[clang-tools-extra] f2c8f6e - [clangd] Log rather than assert on bad UTF-8.

Wed Jun 10 02:40:32 PDT 2020

Author: Sam McCall
Date: 2020-06-10T11:40:23+02:00
New Revision: f2c8f6e16d25ca356f58995109292735b222b1b7

URL: https://github.com/llvm/llvm-project/commit/f2c8f6e16d25ca356f58995109292735b222b1b7
DIFF: https://github.com/llvm/llvm-project/commit/f2c8f6e16d25ca356f58995109292735b222b1b7.diff

LOG: [clangd] Log rather than assert on bad UTF-8.

Summary:
I don't love this behavior, but it prevents crashing when indexing boost
headers, and I can't think of a better practical alternative.

Fixes https://reviews.llvm.org/D81530

Based on a patch by AnakinZheng!

Reviewers: kadircet

Subscribers: ilya-biryukov, MaskRay, jkorous, arphaman, usaxena95, cfe-commits, AnakinZheng

Tags: #clang

Differential Revision: https://reviews.llvm.org/D81530

Added: 
    

Modified: 
    clang-tools-extra/clangd/SourceCode.cpp
    clang-tools-extra/clangd/unittests/SourceCodeTests.cpp
    clang-tools-extra/clangd/unittests/SymbolCollectorTests.cpp

Removed: 
    


################################################################################
diff  --git a/clang-tools-extra/clangd/SourceCode.cpp b/clang-tools-extra/clangd/SourceCode.cpp
index f6f9371d436f..c8502c580996 100644

--- a/clang-tools-extra/clangd/SourceCode.cpp
+++ b/clang-tools-extra/clangd/SourceCode.cpp
@@ -55,8 +55,14 @@ namespace clangd {
 // Iterates over unicode codepoints in the (UTF-8) string.

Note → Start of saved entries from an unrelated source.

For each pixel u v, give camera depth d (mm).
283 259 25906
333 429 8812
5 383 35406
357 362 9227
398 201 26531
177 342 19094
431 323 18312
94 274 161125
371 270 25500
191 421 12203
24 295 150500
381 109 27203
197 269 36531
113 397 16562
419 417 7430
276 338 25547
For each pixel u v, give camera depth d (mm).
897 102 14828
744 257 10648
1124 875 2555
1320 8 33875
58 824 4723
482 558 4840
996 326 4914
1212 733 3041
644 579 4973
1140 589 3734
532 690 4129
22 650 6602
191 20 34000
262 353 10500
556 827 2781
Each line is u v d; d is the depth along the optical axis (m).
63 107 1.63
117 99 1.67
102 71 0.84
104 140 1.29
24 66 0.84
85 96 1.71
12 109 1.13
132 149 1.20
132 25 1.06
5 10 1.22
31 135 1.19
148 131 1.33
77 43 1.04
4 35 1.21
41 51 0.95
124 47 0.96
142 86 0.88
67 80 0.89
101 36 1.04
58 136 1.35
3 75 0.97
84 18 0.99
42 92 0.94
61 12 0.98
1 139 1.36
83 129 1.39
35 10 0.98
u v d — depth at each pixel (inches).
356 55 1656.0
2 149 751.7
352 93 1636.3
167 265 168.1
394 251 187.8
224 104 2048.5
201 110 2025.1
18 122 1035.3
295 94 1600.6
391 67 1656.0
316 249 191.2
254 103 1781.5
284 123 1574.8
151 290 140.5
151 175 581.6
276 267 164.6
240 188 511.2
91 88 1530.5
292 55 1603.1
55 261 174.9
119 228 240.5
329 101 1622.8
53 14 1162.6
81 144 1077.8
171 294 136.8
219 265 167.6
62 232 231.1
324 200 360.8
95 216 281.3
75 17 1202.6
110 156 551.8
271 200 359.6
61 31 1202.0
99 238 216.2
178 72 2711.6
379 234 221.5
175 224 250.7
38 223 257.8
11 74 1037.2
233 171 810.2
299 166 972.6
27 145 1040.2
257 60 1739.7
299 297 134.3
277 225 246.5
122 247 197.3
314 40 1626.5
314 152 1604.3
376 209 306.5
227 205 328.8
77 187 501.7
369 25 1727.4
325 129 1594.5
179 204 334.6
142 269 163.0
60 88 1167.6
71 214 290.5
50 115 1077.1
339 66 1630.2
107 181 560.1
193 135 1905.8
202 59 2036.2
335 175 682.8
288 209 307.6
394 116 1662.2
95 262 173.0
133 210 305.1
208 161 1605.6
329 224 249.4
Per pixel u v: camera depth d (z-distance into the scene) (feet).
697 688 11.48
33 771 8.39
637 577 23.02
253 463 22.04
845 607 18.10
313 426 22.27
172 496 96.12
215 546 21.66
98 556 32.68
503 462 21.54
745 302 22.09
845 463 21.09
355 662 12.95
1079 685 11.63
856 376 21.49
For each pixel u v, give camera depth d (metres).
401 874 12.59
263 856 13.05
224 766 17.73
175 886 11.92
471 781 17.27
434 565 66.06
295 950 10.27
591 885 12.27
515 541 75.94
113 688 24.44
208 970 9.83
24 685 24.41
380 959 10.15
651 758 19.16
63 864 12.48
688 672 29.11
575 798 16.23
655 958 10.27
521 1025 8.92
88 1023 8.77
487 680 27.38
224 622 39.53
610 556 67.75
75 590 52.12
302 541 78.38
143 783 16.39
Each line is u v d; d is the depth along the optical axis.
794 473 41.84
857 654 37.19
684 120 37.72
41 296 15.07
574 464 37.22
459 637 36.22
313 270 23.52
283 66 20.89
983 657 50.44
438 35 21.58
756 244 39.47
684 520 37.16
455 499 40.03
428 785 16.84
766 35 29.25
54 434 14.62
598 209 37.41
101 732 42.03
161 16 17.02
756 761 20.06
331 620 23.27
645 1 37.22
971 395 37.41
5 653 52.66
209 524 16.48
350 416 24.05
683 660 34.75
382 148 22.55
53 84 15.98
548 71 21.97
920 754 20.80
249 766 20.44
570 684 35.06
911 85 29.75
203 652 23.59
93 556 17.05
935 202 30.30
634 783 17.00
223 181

For each,
 // invokes CB(UTF-8 length, UTF-16 length), and breaks if it returns true.
 // Returns true if CB returned true, false if we hit the end of string.
+//
+// If the string is not valid UTF-8, we log this error and "decode" the
+// text in some arbitrary way. This is pretty sad, but this tends to happen deep
+// within indexing of headers where clang misdetected the encoding, and
+// propagating the error all the way back up is (probably?) not be worth it.
 template <typename Callback>
 static bool iterateCodepoints(llvm::StringRef U8, const Callback &CB) {
+  bool LoggedInvalid = false;
   // A codepoint takes two UTF-16 code unit if it's astral (outside BMP).
   // Astral codepoints are encoded as 4 bytes in UTF-8, starting with 11110xxx.
   for (size_t I = 0; I < U8.size();) {
@@ -70,9 +76,20 @@ static bool iterateCodepoints(llvm::StringRef U8, const Callback &CB) {
     // This convenient property of UTF-8 holds for all non-ASCII characters.
     size_t UTF8Length = llvm::countLeadingOnes(C);
     // 0xxx is ASCII, handled above. 10xxx is a trailing byte, invalid here.
-    // 11111xxx is not valid UTF-8 at all. Assert because it's probably our bug.
-    assert((UTF8Length >= 2 && UTF8Length <= 4) &&
-           "Invalid UTF-8, or transcoding bug?");
+    // 11111xxx is not valid UTF-8 at all, maybe some ISO-8859-*.
+    if (LLVM_UNLIKELY(UTF8Length < 2 || UTF8Length > 4)) {
+      if (!LoggedInvalid) {
+        elog("File has invalid UTF-8 near offset {0}: {1}", I, llvm::toHex(U8));
+        LoggedInvalid = true;
+      }
+      // We can't give a correct result, but avoid returning something wild.
+      // Pretend this is a valid ASCII byte, for lack of better options.
+      // (Too late to get ISO-8859-* right, we've skipped some bytes already).
+      if (CB(1, 1))
+        return true;
+      ++I;
+      continue;
+    }
     I += UTF8Length; // Skip over all trailing bytes.
     // A codepoint takes two UTF-16 code unit if it's astral (outside BMP).
     // Astral codepoints are encoded as 4 bytes in UTF-8 (11110xxx ...)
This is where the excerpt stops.